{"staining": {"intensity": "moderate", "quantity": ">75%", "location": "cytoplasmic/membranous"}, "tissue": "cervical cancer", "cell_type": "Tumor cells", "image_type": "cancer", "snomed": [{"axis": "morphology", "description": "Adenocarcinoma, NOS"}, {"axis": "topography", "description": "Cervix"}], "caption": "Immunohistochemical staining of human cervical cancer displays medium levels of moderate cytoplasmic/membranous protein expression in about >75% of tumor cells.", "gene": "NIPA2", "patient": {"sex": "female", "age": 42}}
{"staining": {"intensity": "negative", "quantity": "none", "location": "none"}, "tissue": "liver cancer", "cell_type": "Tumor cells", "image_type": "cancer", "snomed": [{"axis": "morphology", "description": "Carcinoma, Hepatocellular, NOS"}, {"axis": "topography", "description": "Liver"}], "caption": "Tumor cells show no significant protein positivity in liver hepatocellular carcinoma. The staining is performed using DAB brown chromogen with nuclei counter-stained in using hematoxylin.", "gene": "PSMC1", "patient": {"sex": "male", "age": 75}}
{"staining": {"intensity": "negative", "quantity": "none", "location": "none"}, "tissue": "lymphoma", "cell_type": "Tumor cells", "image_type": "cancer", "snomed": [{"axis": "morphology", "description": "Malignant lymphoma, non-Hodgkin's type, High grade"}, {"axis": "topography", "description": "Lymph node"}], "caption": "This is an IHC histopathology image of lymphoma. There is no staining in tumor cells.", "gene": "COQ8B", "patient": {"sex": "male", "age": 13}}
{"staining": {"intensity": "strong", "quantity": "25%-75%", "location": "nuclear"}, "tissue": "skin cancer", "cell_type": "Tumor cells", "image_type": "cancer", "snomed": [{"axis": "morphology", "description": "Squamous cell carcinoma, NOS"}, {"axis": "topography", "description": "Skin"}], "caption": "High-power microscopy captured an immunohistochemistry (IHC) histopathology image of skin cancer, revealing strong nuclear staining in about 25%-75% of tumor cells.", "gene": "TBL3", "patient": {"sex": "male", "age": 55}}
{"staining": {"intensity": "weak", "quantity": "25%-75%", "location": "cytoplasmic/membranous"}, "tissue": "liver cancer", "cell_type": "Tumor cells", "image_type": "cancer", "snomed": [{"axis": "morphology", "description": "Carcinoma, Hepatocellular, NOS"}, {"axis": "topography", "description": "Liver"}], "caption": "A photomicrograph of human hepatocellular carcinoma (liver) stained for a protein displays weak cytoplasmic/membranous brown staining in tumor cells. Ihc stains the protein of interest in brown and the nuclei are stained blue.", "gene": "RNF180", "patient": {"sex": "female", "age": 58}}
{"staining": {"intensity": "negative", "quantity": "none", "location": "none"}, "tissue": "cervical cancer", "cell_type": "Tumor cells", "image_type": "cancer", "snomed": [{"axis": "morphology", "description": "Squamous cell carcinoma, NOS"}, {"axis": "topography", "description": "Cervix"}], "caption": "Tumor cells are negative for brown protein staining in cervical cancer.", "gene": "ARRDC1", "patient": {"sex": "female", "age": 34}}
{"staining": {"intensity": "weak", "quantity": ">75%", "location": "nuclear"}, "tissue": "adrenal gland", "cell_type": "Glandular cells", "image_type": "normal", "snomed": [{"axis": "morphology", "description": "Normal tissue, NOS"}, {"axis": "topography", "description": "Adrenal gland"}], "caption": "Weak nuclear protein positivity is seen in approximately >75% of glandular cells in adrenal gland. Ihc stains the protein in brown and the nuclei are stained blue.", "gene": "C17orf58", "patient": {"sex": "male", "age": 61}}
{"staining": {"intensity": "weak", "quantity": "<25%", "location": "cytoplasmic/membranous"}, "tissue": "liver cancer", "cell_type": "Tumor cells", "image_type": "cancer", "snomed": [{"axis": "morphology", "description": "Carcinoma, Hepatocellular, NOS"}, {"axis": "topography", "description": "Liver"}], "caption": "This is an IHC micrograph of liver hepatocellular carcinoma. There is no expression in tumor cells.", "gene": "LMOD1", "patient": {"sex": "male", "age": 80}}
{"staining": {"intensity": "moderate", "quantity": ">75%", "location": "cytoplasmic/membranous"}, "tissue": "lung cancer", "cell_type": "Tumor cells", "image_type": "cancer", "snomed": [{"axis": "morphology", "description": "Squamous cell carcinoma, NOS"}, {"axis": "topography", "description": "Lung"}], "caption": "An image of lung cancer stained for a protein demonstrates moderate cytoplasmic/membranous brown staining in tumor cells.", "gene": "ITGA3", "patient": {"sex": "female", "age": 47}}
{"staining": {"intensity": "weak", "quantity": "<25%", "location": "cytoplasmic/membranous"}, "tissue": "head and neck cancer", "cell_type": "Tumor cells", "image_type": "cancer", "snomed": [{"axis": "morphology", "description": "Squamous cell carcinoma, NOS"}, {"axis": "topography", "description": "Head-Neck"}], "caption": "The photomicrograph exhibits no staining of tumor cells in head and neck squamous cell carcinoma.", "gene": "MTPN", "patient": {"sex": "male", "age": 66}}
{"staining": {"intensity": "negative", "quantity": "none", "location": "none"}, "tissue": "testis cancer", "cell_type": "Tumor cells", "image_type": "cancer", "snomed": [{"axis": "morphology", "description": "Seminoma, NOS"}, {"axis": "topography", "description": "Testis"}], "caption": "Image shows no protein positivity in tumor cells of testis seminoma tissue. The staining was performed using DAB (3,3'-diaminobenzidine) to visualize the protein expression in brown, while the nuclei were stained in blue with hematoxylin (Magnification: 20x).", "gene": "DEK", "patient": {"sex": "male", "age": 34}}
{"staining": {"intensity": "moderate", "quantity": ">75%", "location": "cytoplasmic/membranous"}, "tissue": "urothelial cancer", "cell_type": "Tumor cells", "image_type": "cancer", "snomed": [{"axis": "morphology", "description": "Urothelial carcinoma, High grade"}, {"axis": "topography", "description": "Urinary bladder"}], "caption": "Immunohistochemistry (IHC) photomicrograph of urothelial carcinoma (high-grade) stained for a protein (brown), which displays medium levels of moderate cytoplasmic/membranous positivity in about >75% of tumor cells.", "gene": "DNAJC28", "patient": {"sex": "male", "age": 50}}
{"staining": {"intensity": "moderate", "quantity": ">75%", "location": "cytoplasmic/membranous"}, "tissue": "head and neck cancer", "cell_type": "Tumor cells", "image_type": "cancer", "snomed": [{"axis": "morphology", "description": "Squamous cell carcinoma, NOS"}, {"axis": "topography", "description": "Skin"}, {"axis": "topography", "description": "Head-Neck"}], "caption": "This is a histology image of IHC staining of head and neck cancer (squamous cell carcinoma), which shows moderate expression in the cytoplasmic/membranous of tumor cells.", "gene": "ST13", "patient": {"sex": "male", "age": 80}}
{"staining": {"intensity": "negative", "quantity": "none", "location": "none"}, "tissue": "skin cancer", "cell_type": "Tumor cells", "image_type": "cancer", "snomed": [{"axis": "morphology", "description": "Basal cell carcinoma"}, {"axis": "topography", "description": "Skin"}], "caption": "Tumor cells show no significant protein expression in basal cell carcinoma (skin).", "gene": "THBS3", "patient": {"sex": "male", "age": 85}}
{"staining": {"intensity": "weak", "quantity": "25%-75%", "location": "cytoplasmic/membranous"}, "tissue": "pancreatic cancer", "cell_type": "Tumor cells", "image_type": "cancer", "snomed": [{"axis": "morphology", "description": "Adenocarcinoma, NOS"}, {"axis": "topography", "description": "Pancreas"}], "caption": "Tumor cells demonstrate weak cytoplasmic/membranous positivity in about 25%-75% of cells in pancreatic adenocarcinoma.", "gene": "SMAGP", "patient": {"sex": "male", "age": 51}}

——

Directions for this task>
Print all the lines exactly as they occur in the listing.

Solution to the problem>
{"staining": {"intensity": "moderate", "quantity": ">75%", "location": "cytoplasmic/membranous"}, "tissue": "cervical cancer", "cell_type": "Tumor cells", "image_type": "cancer", "snomed": [{"axis": "morphology", "description": "Adenocarcinoma, NOS"}, {"axis": "topography", "description": "Cervix"}], "caption": "Immunohistochemical staining of human cervical cancer displays medium levels of moderate cytoplasmic/membranous protein expression in about >75% of tumor cells.", "gene": "NIPA2", "patient": {"sex": "female", "age": 42}}
{"staining": {"intensity": "negative", "quantity": "none", "location": "none"}, "tissue": "liver cancer", "cell_type": "Tumor cells", "image_type": "cancer", "snomed": [{"axis": "morphology", "description": "Carcinoma, Hepatocellular, NOS"}, {"axis": "topography", "description": "Liver"}], "caption": "Tumor cells show no significant protein positivity in liver hepatocellular carcinoma. The staining is performed using DAB brown chromogen with nuclei counter-stained in using hematoxylin.", "gene": "PSMC1", "patient": {"sex": "male", "age": 75}}
{"staining": {"intensity": "negative", "quantity": "none", "location": "none"}, "tissue": "lymphoma", "cell_type": "Tumor cells", "image_type": "cancer", "snomed": [{"axis": "morphology", "description": "Malignant lymphoma, non-Hodgkin's type, High grade"}, {"axis": "topography", "description": "Lymph node"}], "caption": "This is an IHC histopathology image of lymphoma. There is no staining in tumor cells.", "gene": "COQ8B", "patient": {"sex": "male", "age": 13}}
{"staining": {"intensity": "strong", "quantity": "25%-75%", "location": "nuclear"}, "tissue": "skin cancer", "cell_type": "Tumor cells", "image_type": "cancer", "snomed": [{"axis": "morphology", "description": "Squamous cell carcinoma, NOS"}, {"axis": "topography", "description": "Skin"}], "caption": "High-power microscopy captured an immunohistochemistry (IHC) histopathology image of skin cancer, revealing strong nuclear staining in about 25%-75% of tumor cells.", "gene": "TBL3", "patient": {"sex": "male", "age": 55}}
{"staining": {"intensity": "weak", "quantity": "25%-75%", "location": "cytoplasmic/membranous"}, "tissue": "liver cancer", "cell_type": "Tumor cells", "image_type": "cancer", "snomed": [{"axis": "morphology", "description": "Carcinoma, Hepatocellular, NOS"}, {"axis": "topography", "description": "Liver"}], "caption": "A photomicrograph of human hepatocellular carcinoma (liver) stained for a protein displays weak cytoplasmic/membranous brown staining in tumor cells. Ihc stains the protein of interest in brown and the nuclei are stained blue.", "gene": "RNF180", "patient": {"sex": "female", "age": 58}}
{"staining": {"intensity": "negative", "quantity": "none", "location": "none"}, "tissue": "cervical cancer", "cell_type": "Tumor cells", "image_type": "cancer", "snomed": [{"axis": "morphology", "description": "Squamous cell carcinoma, NOS"}, {"axis": "topography", "description": "Cervix"}], "caption": "Tumor cells are negative for brown protein staining in cervical cancer.", "gene": "ARRDC1", "patient": {"sex": "female", "age": 34}}
{"staining": {"intensity": "weak", "quantity": ">75%", "location": "nuclear"}, "tissue": "adrenal gland", "cell_type": "Glandular cells", "image_type": "normal", "snomed": [{"axis": "morphology", "description": "Normal tissue, NOS"}, {"axis": "topography", "description": "Adrenal gland"}], "caption": "Weak nuclear protein positivity is seen in approximately >75% of glandular cells in adrenal gland. Ihc stains the protein in brown and the nuclei are stained blue.", "gene": "C17orf58", "patient": {"sex": "male", "age": 61}}
{"staining": {"intensity": "weak", "quantity": "<25%", "location": "cytoplasmic/membranous"}, "tissue": "liver cancer", "cell_type": "Tumor cells", "image_type": "cancer", "snomed": [{"axis": "morphology", "description": "Carcinoma, Hepatocellular, NOS"}, {"axis": "topography", "description": "Liver"}], "caption": "This is an IHC micrograph of liver hepatocellular carcinoma. There is no expression in tumor cells.", "gene": "LMOD1", "patient": {"sex": "male", "age": 80}}
{"staining": {"intensity": "moderate", "quantity": ">75%", "location": "cytoplasmic/membranous"}, "tissue": "lung cancer", "cell_type": "Tumor cells", "image_type": "cancer", "snomed": [{"axis": "morphology", "description": "Squamous cell carcinoma, NOS"}, {"axis": "topography", "description": "Lung"}], "caption": "An image of lung cancer stained for a protein demonstrates moderate cytoplasmic/membranous brown staining in tumor cells.", "gene": "ITGA3", "patient": {"sex": "female", "age": 47}}
{"staining": {"intensity": "weak", "quantity": "<25%", "location": "cytoplasmic/membranous"}, "tissue": "head and neck cancer", "cell_type": "Tumor cells", "image_type": "cancer", "snomed": [{"axis": "morphology", "description": "Squamous cell carcinoma, NOS"}, {"axis": "topography", "description": "Head-Neck"}], "caption": "The photomicrograph exhibits no staining of tumor cells in head and neck squamous cell carcinoma.", "gene": "MTPN", "patient": {"sex": "male", "age": 66}}
{"staining": {"intensity": "negative", "quantity": "none", "location": "none"}, "tissue": "testis cancer", "cell_type": "Tumor cells", "image_type": "cancer", "snomed": [{"axis": "morphology", "description": "Seminoma, NOS"}, {"axis": "topography", "description": "Testis"}], "caption": "Image shows no protein positivity in tumor cells of testis seminoma tissue. The staining was performed using DAB (3,3'-diaminobenzidine) to visualize the protein expression in brown, while the nuclei were stained in blue with hematoxylin (Magnification: 20x).", "gene": "DEK", "patient": {"sex": "male", "age": 34}}
{"staining": {"intensity": "moderate", "quantity": ">75%", "location": "cytoplasmic/membranous"}, "tissue": "urothelial cancer", "cell_type": "Tumor cells", "image_type": "cancer", "snomed": [{"axis": "morphology", "description": "Urothelial carcinoma, High grade"}, {"axis": "topography", "description": "Urinary bladder"}], "caption": "Immunohistochemistry (IHC) photomicrograph of urothelial carcinoma (high-grade) stained for a protein (brown), which displays medium levels of moderate cytoplasmic/membranous positivity in about >75% of tumor cells.", "gene": "DNAJC28", "patient": {"sex": "male", "age": 50}}
{"staining": {"intensity": "moderate", "quantity": ">75%", "location": "cytoplasmic/membranous"}, "tissue": "head and neck cancer", "cell_type": "Tumor cells", "image_type": "cancer", "snomed": [{"axis": "morphology", "description": "Squamous cell carcinoma, NOS"}, {"axis": "topography", "description": "Skin"}, {"axis": "topography", "description": "Head-Neck"}], "caption": "This is a histology image of IHC staining of head and neck cancer (squamous cell carcinoma), which shows moderate expression in the cytoplasmic/membranous of tumor cells.", "gene": "ST13", "patient": {"sex": "male", "age": 80}}
{"staining": {"intensity": "negative", "quantity": "none", "location": "none"}, "tissue": "skin cancer", "cell_type": "Tumor cells", "image_type": "cancer", "snomed": [{"axis": "morphology", "description": "Basal cell carcinoma"}, {"axis": "topography", "description": "Skin"}], "caption": "Tumor cells show no significant protein expression in basal cell carcinoma (skin).", "gene": "THBS3", "patient": {"sex": "male", "age": 85}}
{"staining": {"intensity": "weak", "quantity": "25%-75%", "location": "cytoplasmic/membranous"}, "tissue": "pancreatic cancer", "cell_type": "Tumor cells", "image_type": "cancer", "snomed": [{"axis": "morphology", "description": "Adenocarcinoma, NOS"}, {"axis": "topography", "description": "Pancreas"}], "caption": "Tumor cells demonstrate weak cytoplasmic/membranous positivity in about 25%-75% of cells in pancreatic adenocarcinoma.", "gene": "SMAGP", "patient": {"sex": "male", "age": 51}}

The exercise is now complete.